I will try anything. Thanks. I need go buy DE again.. It is crazy.


----------



## Rose (Oct 26, 2007)

Equisect and Cylence are both pyrethroids. Same/same, with tweaks.


----------



## dragonlair (Mar 24, 2009)

I have never had problems with ticks on my goats, probably because the goat area does not contain any sort of vegetation any more for them to hide in (the ticks, not the goats).

I have a small place. When I moved in here 14 years ago, I planted Sweet Annie (a Wormwood family member). The first couple of years I had a tick problem with the dogs. After dear Sweet Annie took over my place, the ticks have been few and far between, and usually seen in the early spring before Annie rears her smelly head from the ground.

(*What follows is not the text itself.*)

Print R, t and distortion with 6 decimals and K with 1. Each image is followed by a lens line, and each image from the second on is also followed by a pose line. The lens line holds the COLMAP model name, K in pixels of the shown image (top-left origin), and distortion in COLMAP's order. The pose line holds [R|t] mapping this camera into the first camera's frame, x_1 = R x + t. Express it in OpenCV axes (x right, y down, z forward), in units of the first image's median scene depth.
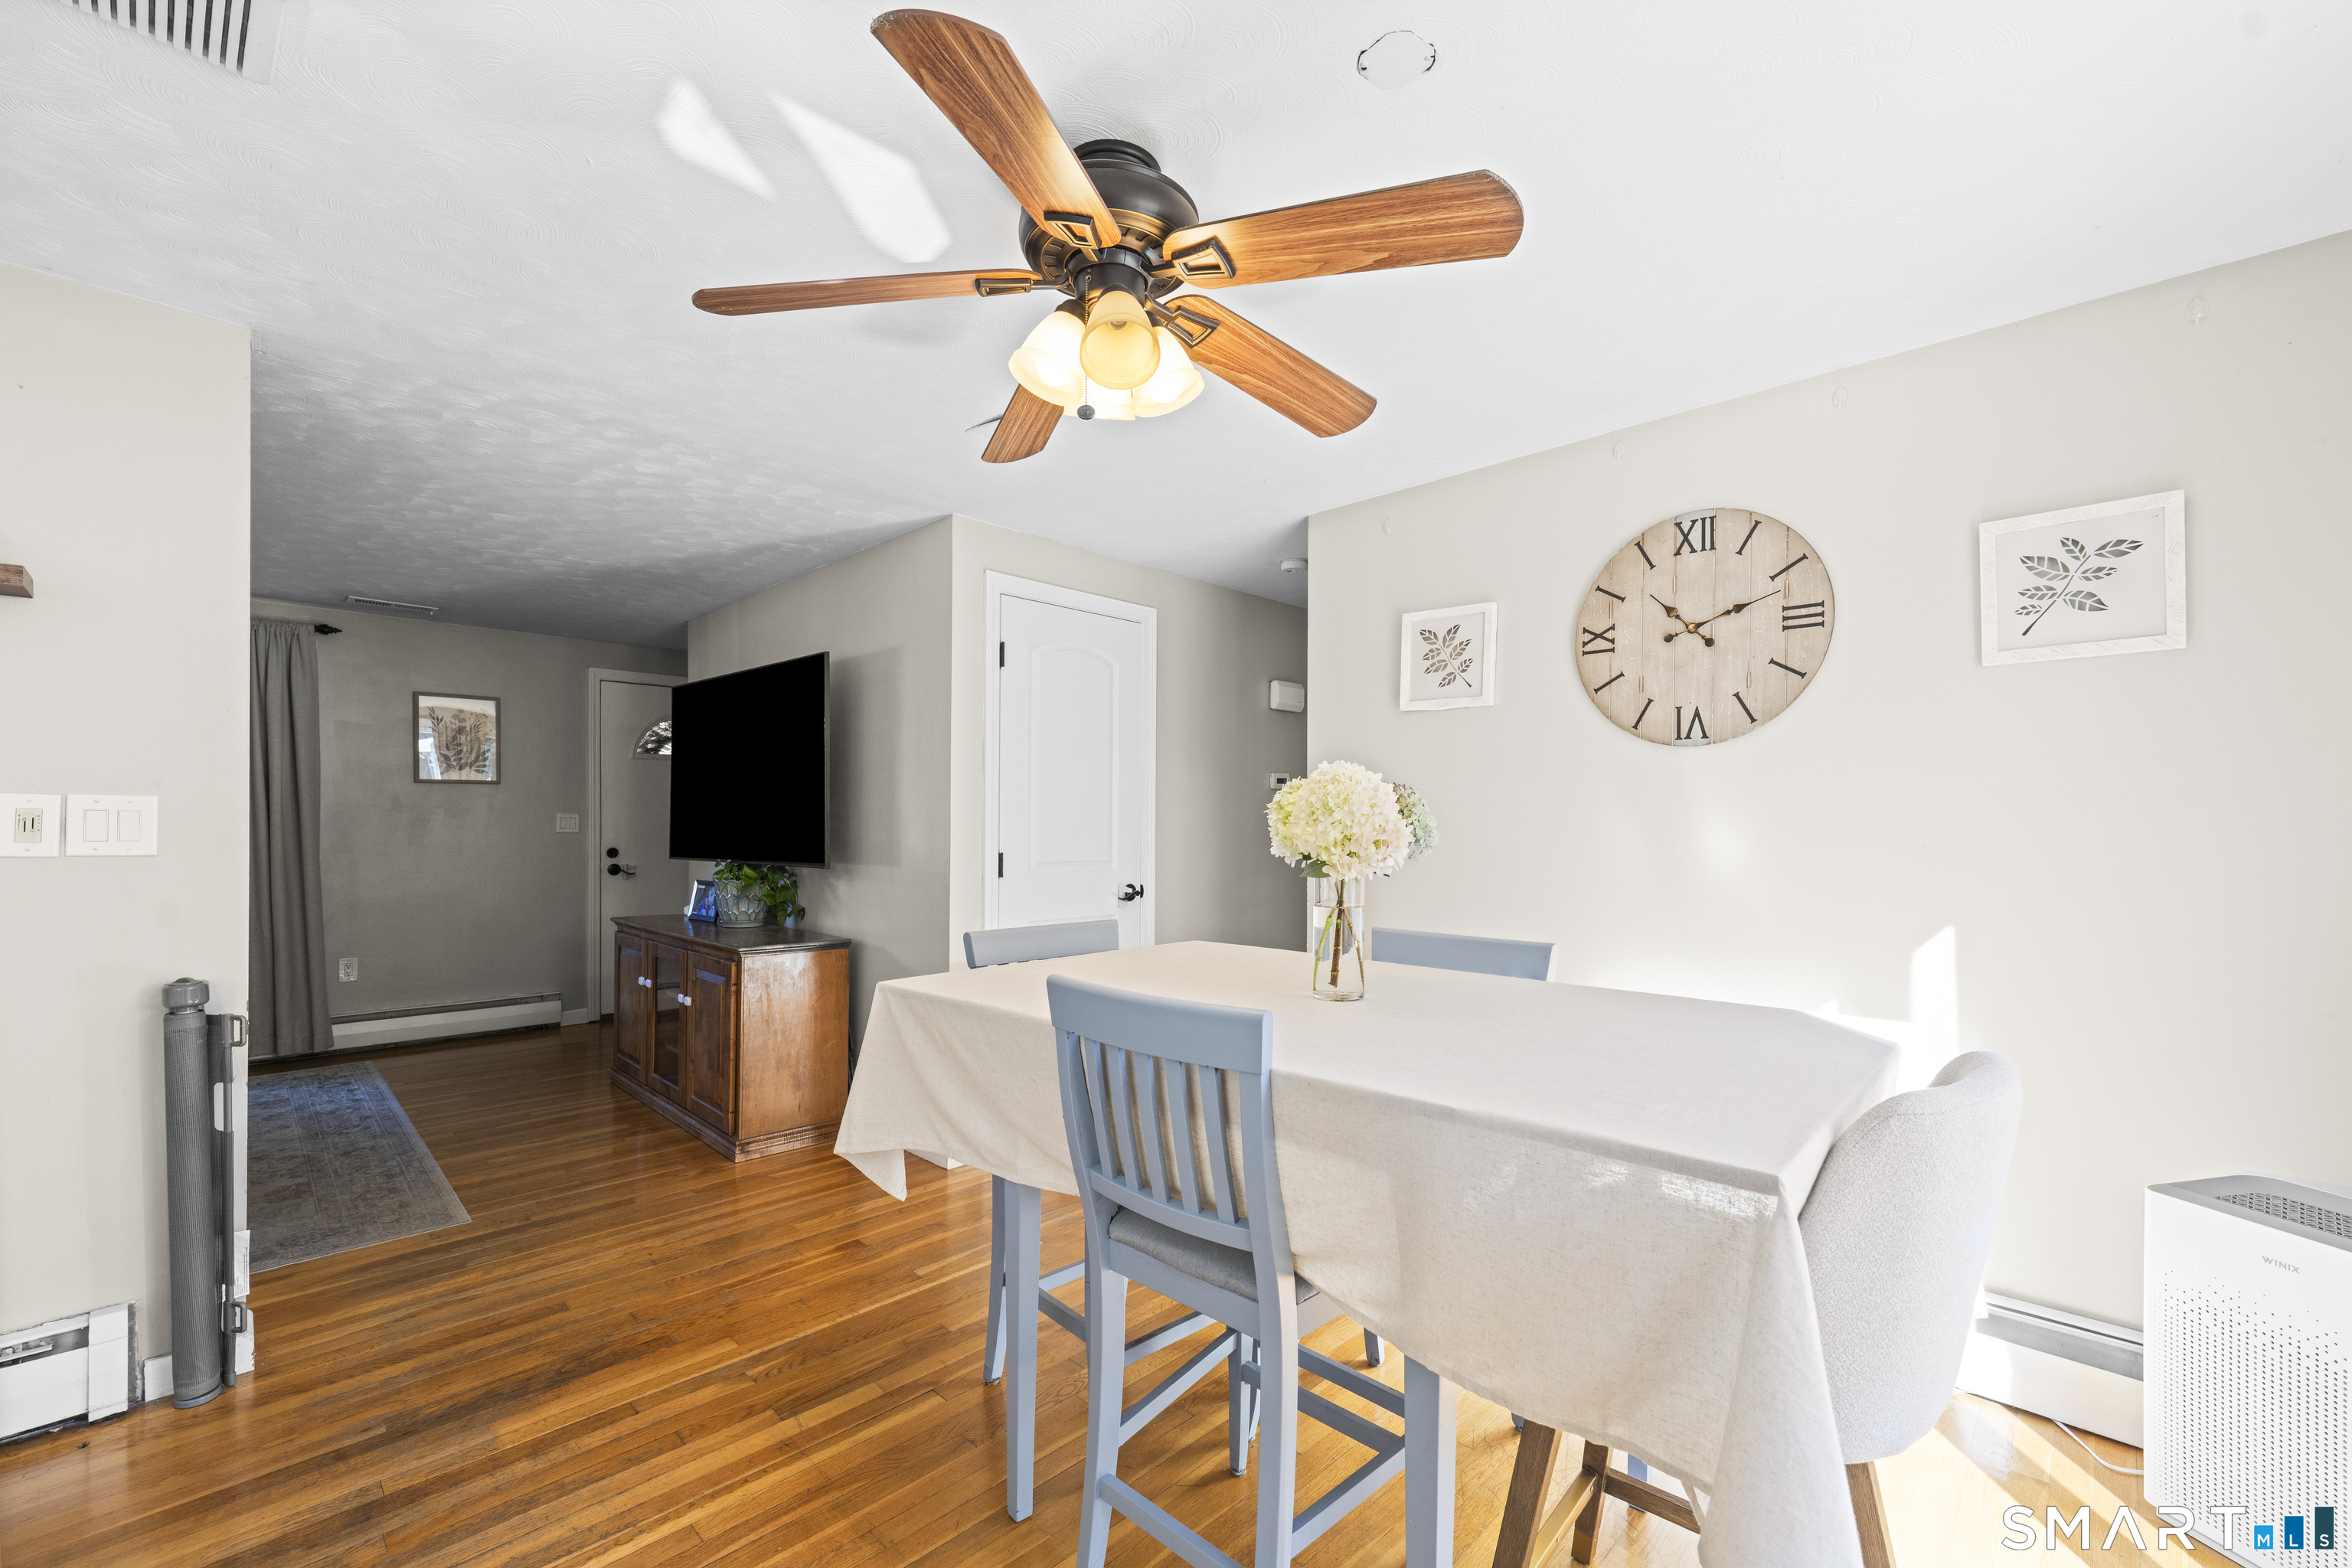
lens RADIAL K [[954.7, 0, 1180.7], [0, 954.7, 822.3], [0, 0, 1]] dist [0.001256, -0.000369]
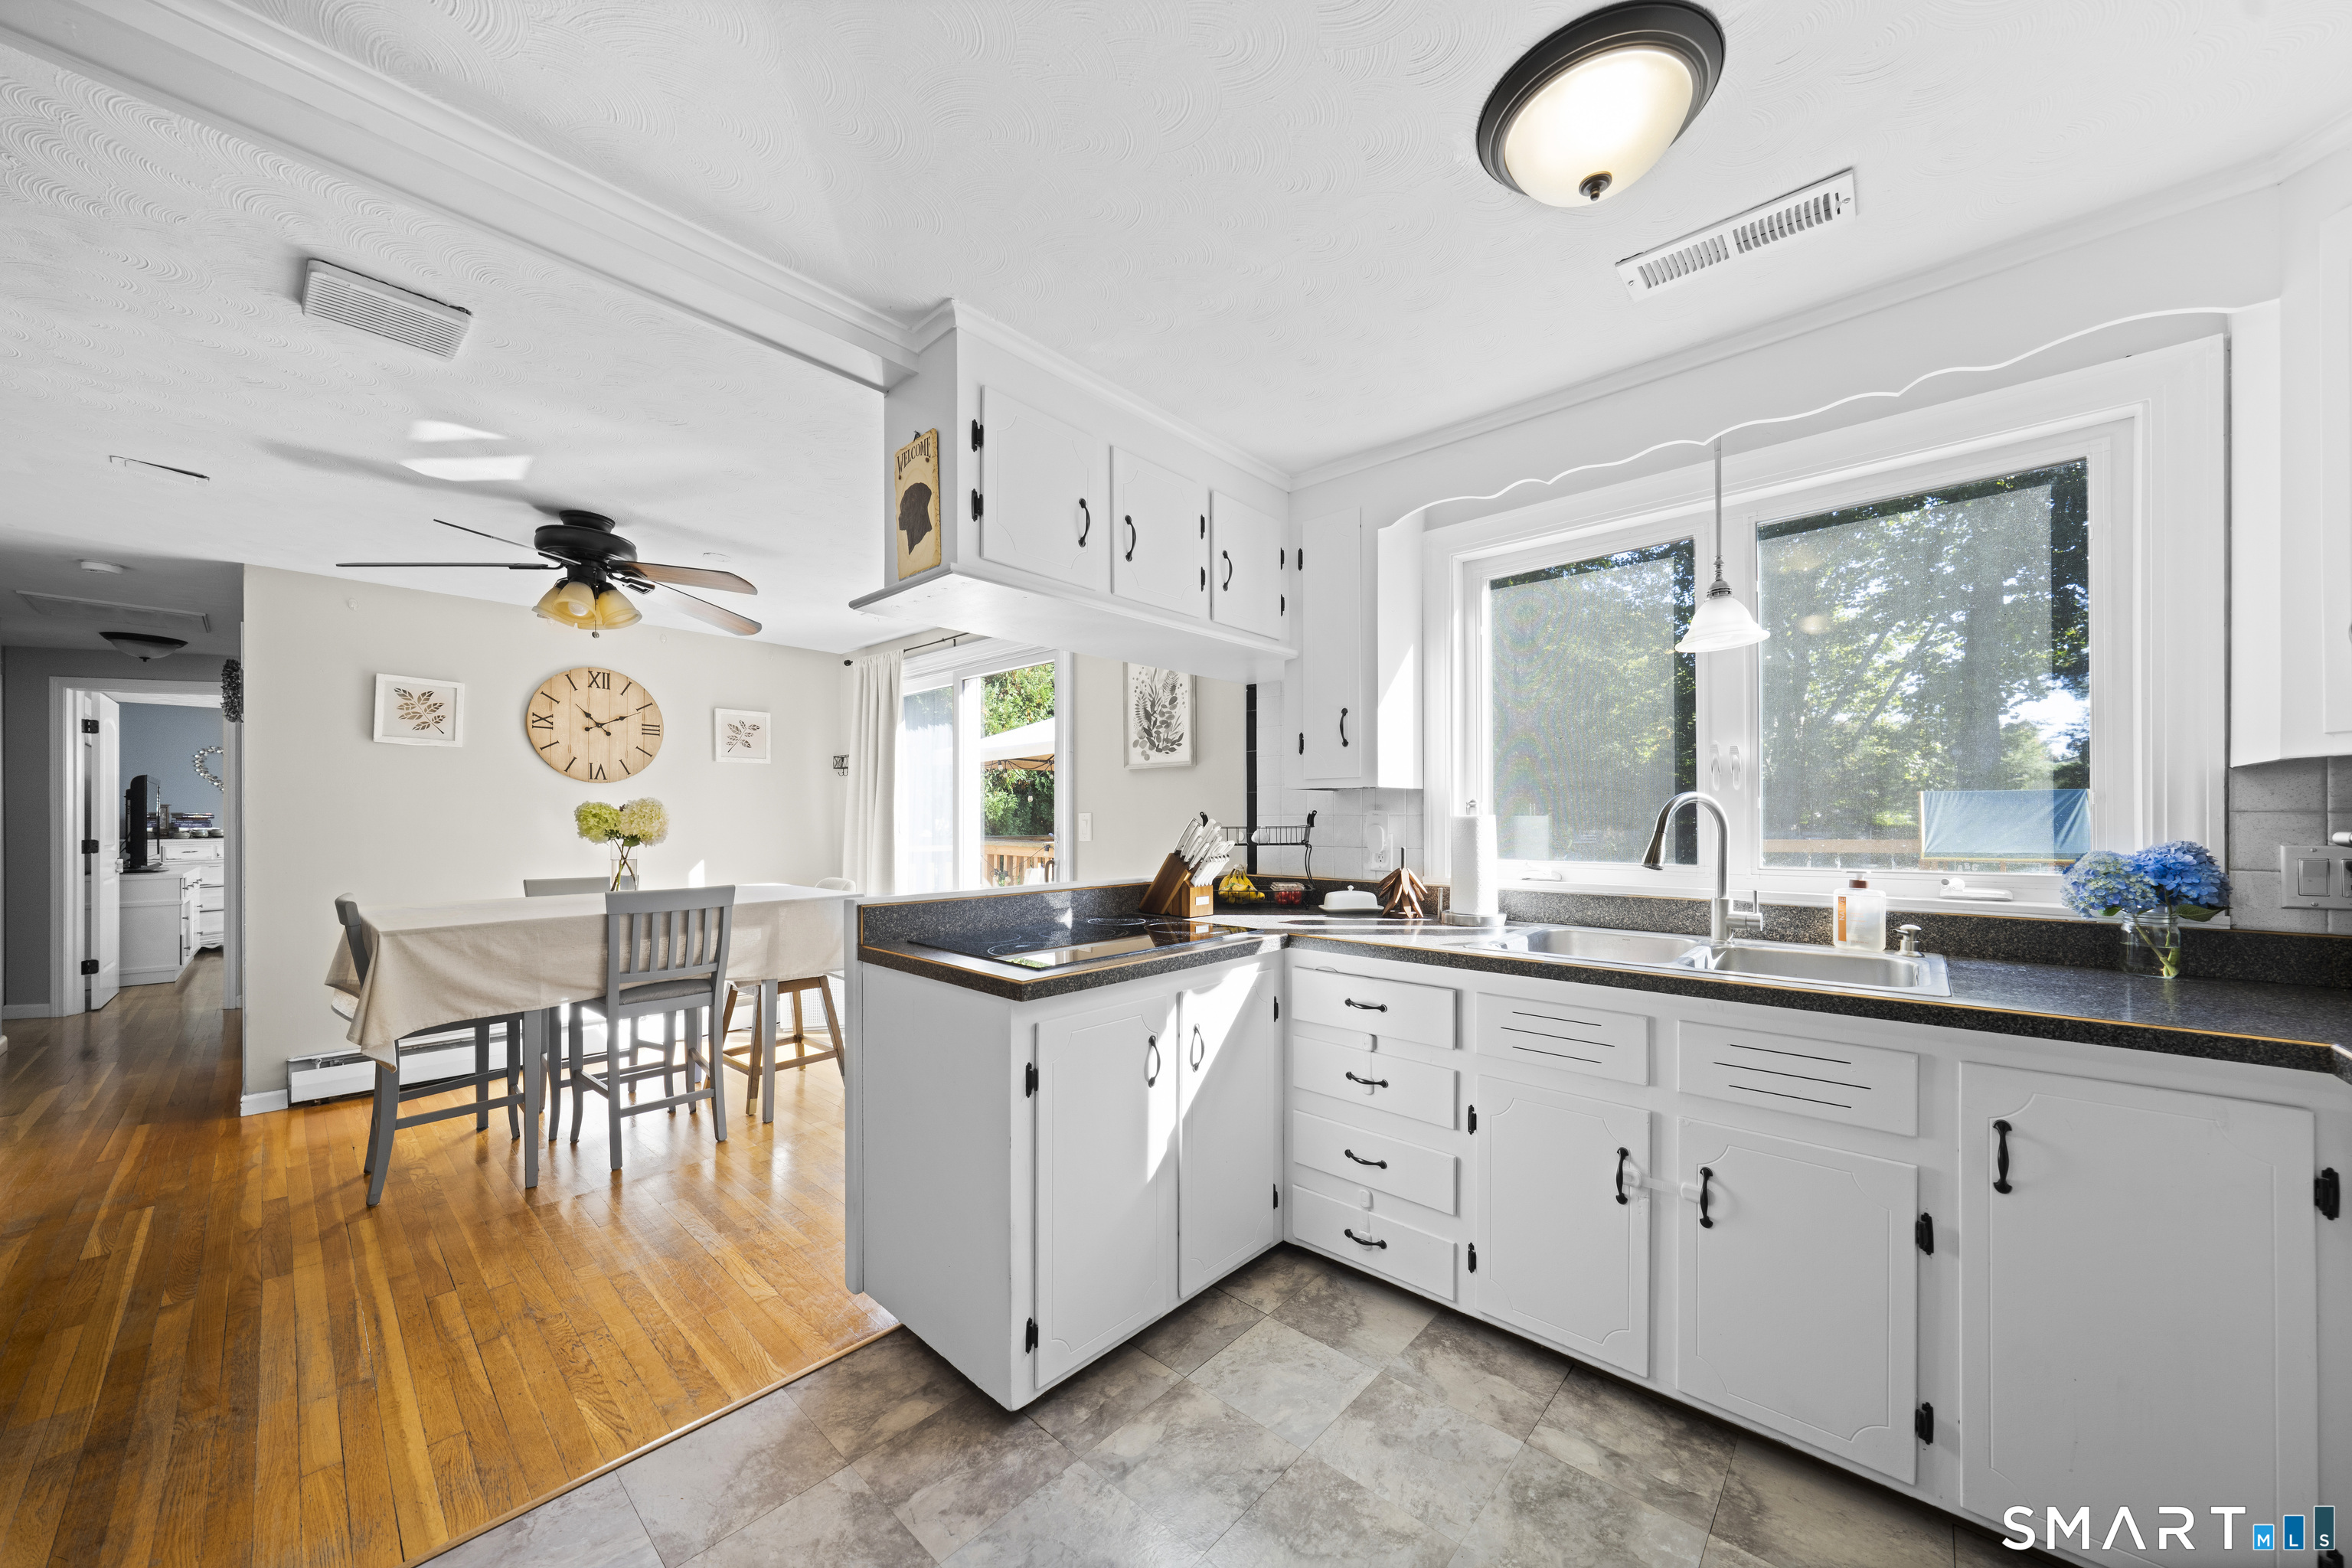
lens RADIAL K [[823.1, 0, 1168.2], [0, 823.1, 820.6], [0, 0, 1]] dist [-0.004278, 0.000196]
pose [[-0.035693, -0.008908, 0.999323, -1.258796], [-0.002624, 0.999958, 0.008820, -0.018328], [-0.999359, -0.002308, -0.035715, -0.151025]]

None of the animals will try to eat the stuff, but it seems pretty effective at chasing away ticks.


----------



## Ashley (Oct 25, 2007)

Rose said:


> Equisect and Cylence are both pyrethroids. Same/same, with tweaks.


One is a synthetic product, they do act differently.


----------



## wilson.shannona (5 d ago)

Ashley said:


> If you want something natural, equisect tick spray works great. Just give them a spray once a day on the milk stand. Keeps the flies from bugging you too. And I use it on myself, on the critters, even in the garden. It is quit powerful, will kill horseflies before your eyes


 I have been unable to find the equisect tick spray - I did find the equisect fly spray that says is also "kills fleas and ticks on cats and dogs" - is that the same thing?


----------